BY ZACHARY REID
Times-Dispatch Staff Writer
The long-running search for a new superintendent for Richmond Public Schools ended today where it officially began in August: with Yvonne W. Brandon.
The School Board removed the “interim” from her title, approved her selection as the system’s new chief on a 9-0 vote and awarded her a 3½-year contract. Details of the contract were not immediately available.
“It wasn’t easy but it wasn’t too hard,” said board Chairwoman Chandra Smith. She said she was impressed with how Brandon acted as an interim superintendent.
“She stepped up. She didn’t stop and rest. She owned it,” Smith said.
It shouldn’t take long for Brandon to settle in. She had run the system on an interim basis since Aug. 1, when former superintendent Deborah Jewell-Sherman left for a position at Harvard University. And except for a year at Virginia Commonwealth University, she has worked in Richmond schools every year since 1977.
She was the deputy superintendent from 2006 until July 31. Before that, she had been an associate superintendent for four years, the director of instruction for three years and worked in schools as a teacher, guidance counselor, assistant principal and principal.

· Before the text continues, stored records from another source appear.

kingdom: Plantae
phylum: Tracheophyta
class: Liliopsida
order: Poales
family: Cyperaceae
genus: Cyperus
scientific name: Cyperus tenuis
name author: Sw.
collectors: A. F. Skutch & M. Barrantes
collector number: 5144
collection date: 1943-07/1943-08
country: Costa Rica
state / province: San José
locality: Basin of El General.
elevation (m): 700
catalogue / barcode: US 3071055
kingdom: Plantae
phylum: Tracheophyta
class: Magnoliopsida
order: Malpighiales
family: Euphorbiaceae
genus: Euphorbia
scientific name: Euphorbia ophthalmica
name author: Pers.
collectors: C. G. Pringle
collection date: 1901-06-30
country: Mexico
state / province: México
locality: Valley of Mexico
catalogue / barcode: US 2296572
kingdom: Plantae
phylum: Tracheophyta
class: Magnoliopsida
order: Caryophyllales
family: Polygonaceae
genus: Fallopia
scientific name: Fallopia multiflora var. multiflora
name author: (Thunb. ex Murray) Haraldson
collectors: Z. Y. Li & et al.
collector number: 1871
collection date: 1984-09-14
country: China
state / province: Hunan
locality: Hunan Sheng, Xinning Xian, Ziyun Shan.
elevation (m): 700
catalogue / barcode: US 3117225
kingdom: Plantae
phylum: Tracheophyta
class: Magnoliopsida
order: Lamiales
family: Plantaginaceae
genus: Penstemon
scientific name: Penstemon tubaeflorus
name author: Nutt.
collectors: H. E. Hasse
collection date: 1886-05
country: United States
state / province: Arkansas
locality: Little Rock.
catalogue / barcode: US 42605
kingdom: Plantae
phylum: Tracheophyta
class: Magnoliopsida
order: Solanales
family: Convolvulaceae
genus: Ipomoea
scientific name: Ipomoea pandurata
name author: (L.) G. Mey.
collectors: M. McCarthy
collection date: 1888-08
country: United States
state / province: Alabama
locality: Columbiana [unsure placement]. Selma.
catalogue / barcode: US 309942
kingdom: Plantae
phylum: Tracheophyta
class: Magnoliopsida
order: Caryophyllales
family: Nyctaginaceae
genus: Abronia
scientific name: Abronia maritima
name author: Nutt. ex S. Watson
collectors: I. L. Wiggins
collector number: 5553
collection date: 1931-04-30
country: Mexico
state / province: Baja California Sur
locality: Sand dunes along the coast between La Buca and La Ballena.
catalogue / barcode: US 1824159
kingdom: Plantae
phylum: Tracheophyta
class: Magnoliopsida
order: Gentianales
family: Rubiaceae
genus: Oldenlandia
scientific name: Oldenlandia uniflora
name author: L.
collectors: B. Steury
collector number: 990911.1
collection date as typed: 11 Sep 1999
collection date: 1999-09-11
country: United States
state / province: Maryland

“This is not time to rest on our laurels,” Brandon said. “There’s still a lot to be done.”
Brandon emerged as the top choice in a search that supposedly reached out nationally, though neither the board nor the committee it appointed to conduct the search produced any evidence of such. None of the candidates was named, and after a tepid attempt at transparency last summer, the board opted instead to exclude the public from the search.
The heavy lifting was done by a 15-person group of civic, business and educational leaders created by then-Chairman George P. Braxton. That group hired a national search firm to find candidates.
Braxton said then that an outside committee was preferable because it would keep the search from becoming political during an election year. At the time, three of the nine members, Braxton included, had announced they wouldn’t run for re-election. Ultimately, five of the nine seats changed.
Jewell-Sherman announced her plans for departure in early April, giving the board nearly a year to find a replacement. From the time when she actually left, July 31, state law allowed a 180-day window to fill the position with a permanent full-time replacement. The board took nearly every minute possible, officially offering Brandon the job less than four hours before the end of the work day on which the state deadline was to expire.
While leading a series of “Coffee with the Superintendent” sessions late last year, she said she was approaching the job as if it were hers.
That should leave her well-prepared to deal with a variety of issues immediately facing the system, including a $16 million budget shortfall and the need to fill a variety of upper-tier management positions.